Christian Leborg defines concrete objects as those forms that are perceived within defined limits. These limits are called contour lines and are the strokes which define the area of a shape or form. There are three kinds of forms: geometric, organic and random. Geometric forms are shapes based on mathematical facts. Organic forms are irregular in structure and their contour lines are based on the fluidity of living organisms. Random forms are incidental. They have no definite mathematical sequencing or natural structure.
Size and color can have an impact on ones ability to determining an objects form. As Leborg points out, “If the visual transition is gradated or has small nuances in shade or hue, it is difficult to define the form.” The size of an object is a relative relationship. The size of an object is determined by its relation to other objects or its placement in a composition. If a form is too small, it may be difficult to determine if it is concrete or abstract. Color also plays a role in determining whether or not an object is concrete. Small nuances or gradation of color can cause a form to bleed or blend into the background color, thus causing it to lose its contour lines and no longer be concrete.
Like concrete objects, concrete structures are those with visible structure lines or lines which influence the forms of the objects in the structure. Visible structures can have structure lines and objects, or just structure lines. Active structures are concrete structures in which the structure lines are influencing the forms of the objects in the structure. However, a structure does not have to be visible to be active.
Eric Miller, author of the article Using Shapes in Graphic Design, goes into more depth in his discussion of shapes and the impact they have on a design. While Leborg focus more on the definition of concrete objects, Miller delves into the impact concrete objects can have on the overall connotation of a work.
Miller talks of how, “using shapes properly is one of the keys to successful graphic design. The form, color, size and other characteristics of the shapes in a layout can determine its mood and message.” The article discusses how soft, curved, and rounded shapes are perceived as more welcoming, lighthearted, and youthful than sharp, angled shapes which can connote a feeling of danger or rigidity. Miller also brings up an important point about the spaces between shapes and their impact on the overall feeling and impact of a design.

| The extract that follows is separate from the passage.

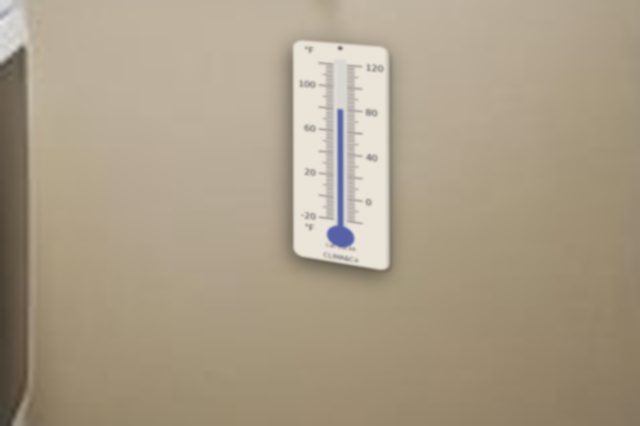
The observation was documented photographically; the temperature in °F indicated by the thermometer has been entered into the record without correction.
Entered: 80 °F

While this is just one article written by Miller, he also has a website where samples of his design work and blog posts can be found: http://www.ericmillerdesign.com. As well, there are other articles which speak into graphic design concepts found on the web address where I located the article on shapes that Miller wrote.
In this Image, the thick black line drawn around the individual petals are the contour lines. They define the petals shapes and prevent the cross-contour lines from bleeding into one another. The use of contour lines in this image make this drawing of a flower a concrete object.
This is an example of geometric form. The image above is made up of diamond shapes, which are mathematically rendered objects, and the artist has chosen to use color as contour lines to separate the shapes from one another.
An example of organic form, the above image uses line to create irregular shapes. This irregular shapes are hand drawn, which makes it organic in structure, and the use of contour lines around each shape make each form concrete objects.
Here is an example of a concrete structure found in architecture. According to Leborg, concrete structures must have structure lines that are visible or influence the form of the objects in the structure. In this image, the structure lines are both visible and influencing the form of the objects in the structure of the building.